= Beginning of Section =

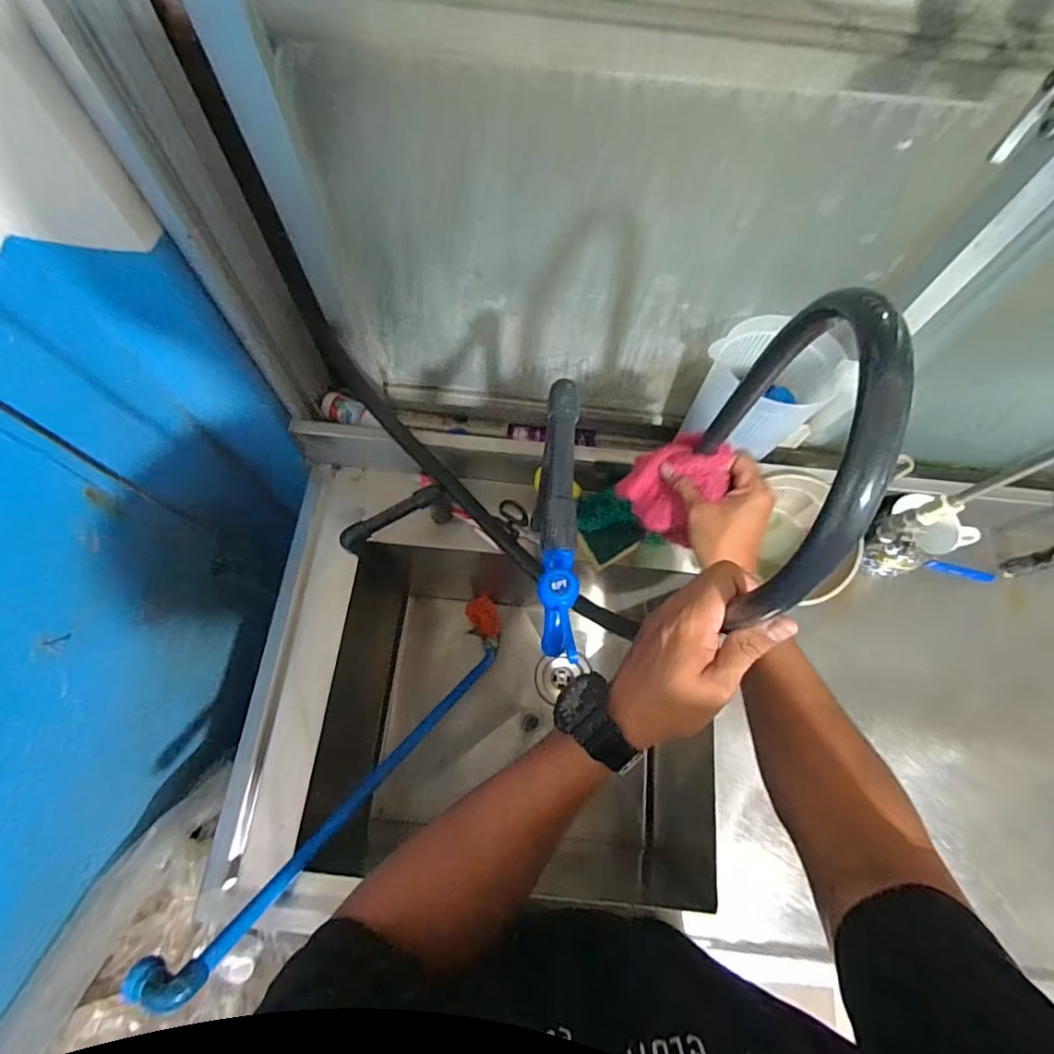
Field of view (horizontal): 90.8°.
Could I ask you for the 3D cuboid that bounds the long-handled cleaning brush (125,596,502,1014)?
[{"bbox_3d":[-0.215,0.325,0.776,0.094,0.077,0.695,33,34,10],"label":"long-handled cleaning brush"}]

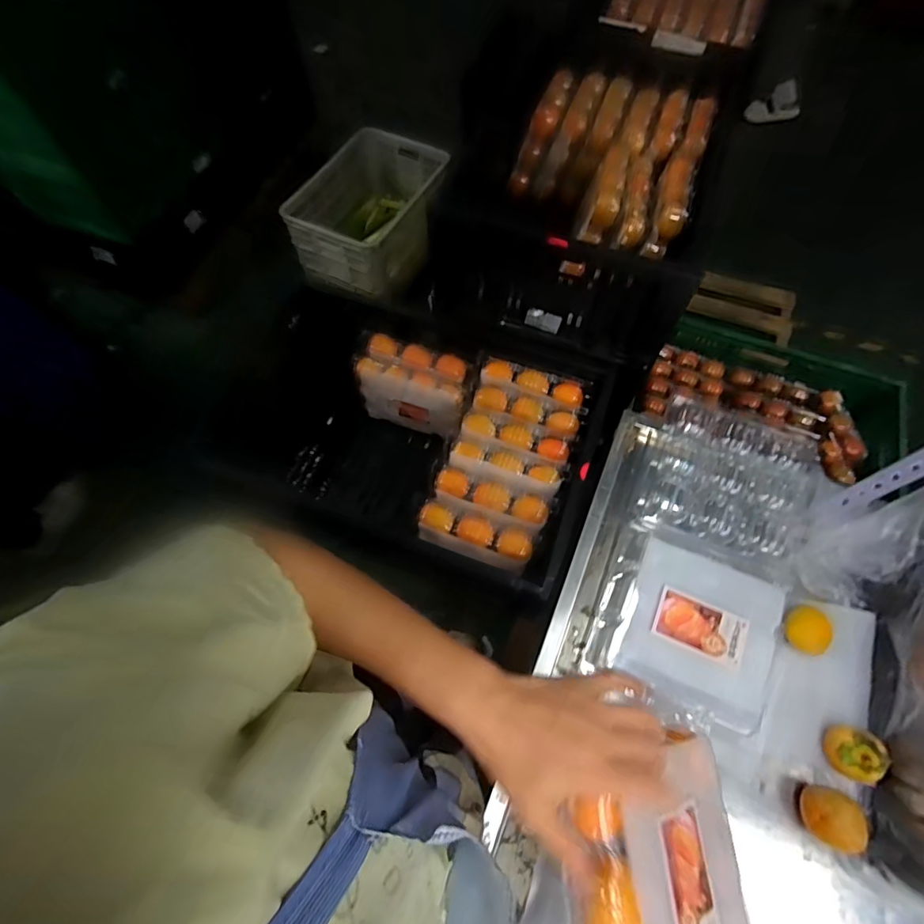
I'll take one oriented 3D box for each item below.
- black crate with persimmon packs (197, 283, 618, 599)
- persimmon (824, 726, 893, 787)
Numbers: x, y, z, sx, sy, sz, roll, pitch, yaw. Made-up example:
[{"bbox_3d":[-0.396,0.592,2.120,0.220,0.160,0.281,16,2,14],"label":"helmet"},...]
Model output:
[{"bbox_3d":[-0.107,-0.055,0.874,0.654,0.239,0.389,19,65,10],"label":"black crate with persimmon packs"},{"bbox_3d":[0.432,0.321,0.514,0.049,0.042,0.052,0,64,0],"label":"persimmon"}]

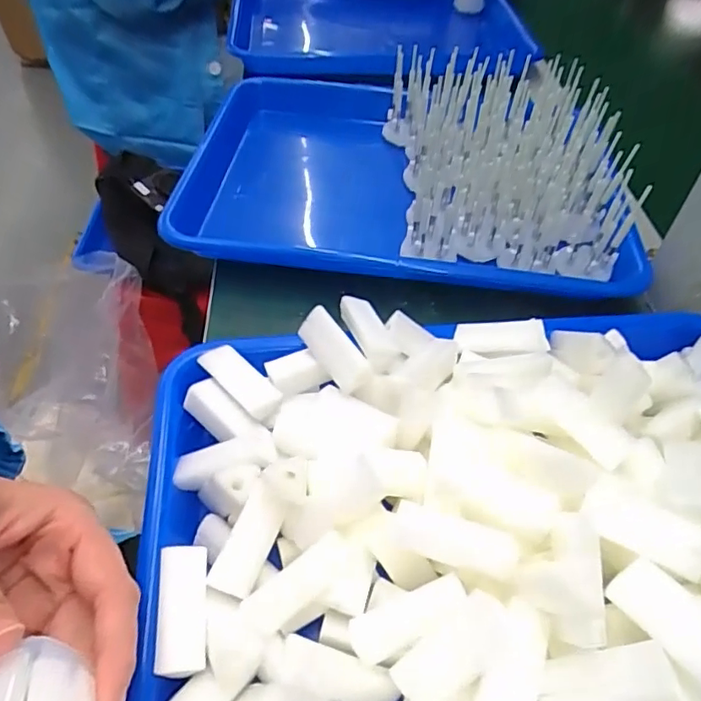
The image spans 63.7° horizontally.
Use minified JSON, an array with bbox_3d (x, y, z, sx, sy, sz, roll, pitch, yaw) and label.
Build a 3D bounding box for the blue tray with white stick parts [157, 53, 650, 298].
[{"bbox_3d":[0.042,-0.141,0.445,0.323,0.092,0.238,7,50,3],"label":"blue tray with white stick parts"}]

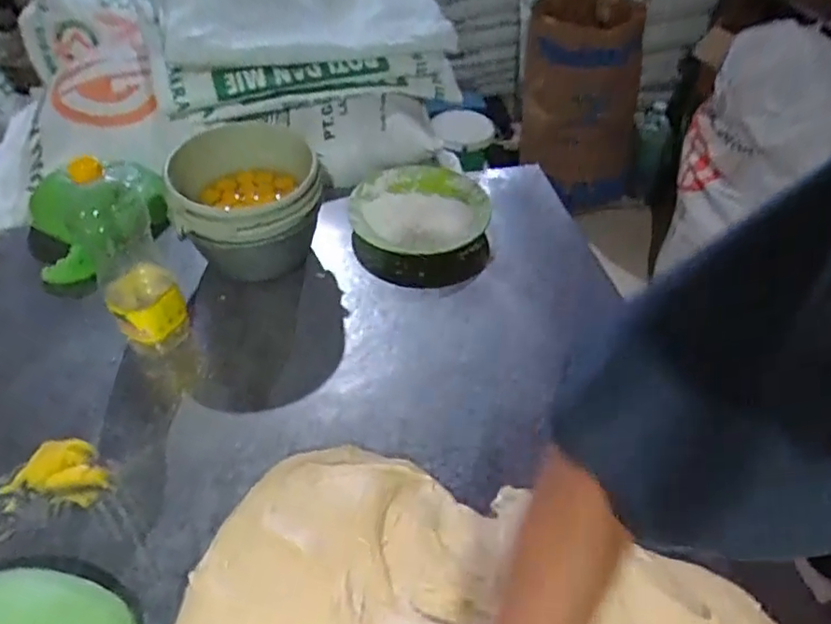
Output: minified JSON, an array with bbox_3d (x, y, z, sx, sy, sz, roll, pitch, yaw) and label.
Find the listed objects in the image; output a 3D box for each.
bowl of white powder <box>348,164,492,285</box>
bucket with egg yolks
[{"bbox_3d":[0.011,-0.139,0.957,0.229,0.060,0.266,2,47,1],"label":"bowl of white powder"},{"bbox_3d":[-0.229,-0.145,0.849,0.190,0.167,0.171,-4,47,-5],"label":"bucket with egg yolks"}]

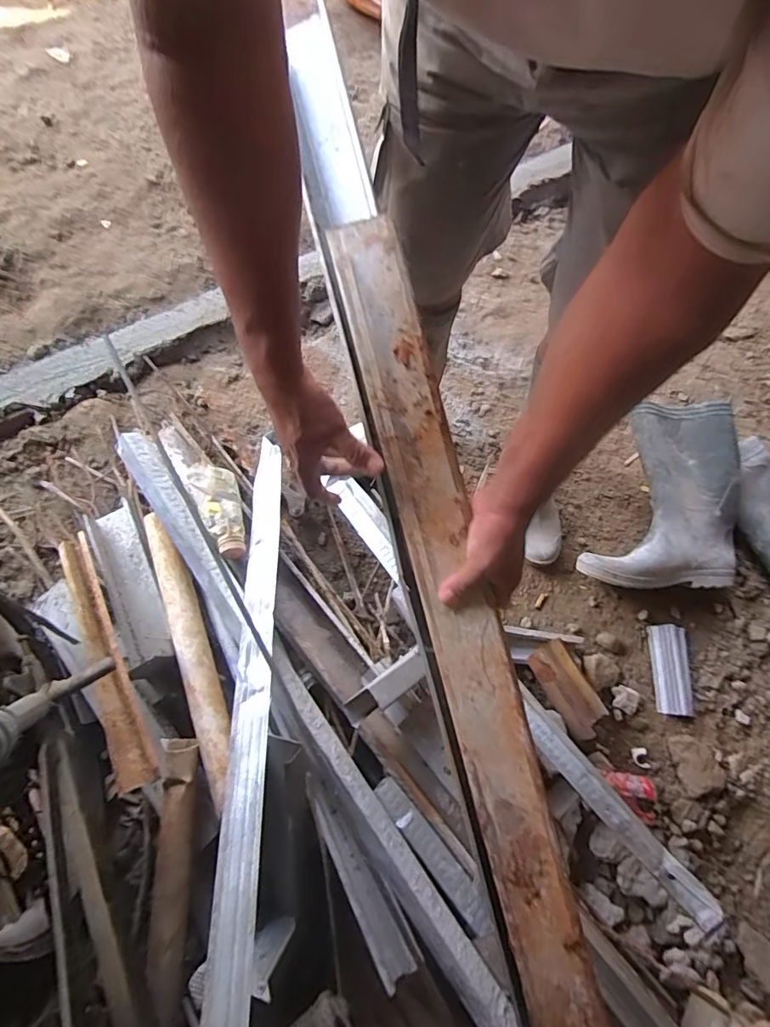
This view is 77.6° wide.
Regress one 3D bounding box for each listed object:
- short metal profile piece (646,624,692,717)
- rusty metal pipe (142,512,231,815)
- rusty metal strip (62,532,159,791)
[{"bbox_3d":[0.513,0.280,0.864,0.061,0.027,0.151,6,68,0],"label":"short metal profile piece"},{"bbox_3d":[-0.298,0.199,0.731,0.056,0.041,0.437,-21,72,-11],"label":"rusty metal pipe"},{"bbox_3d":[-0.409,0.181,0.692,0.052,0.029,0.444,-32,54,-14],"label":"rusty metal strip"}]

= End of Section =

# ABOUT THIS TASK:
Each line holding "image" in the records should be copied out.

# OUTPUT:
The image spans 63.7° horizontally.
Find the listed objects in the image; output a 3D box for each.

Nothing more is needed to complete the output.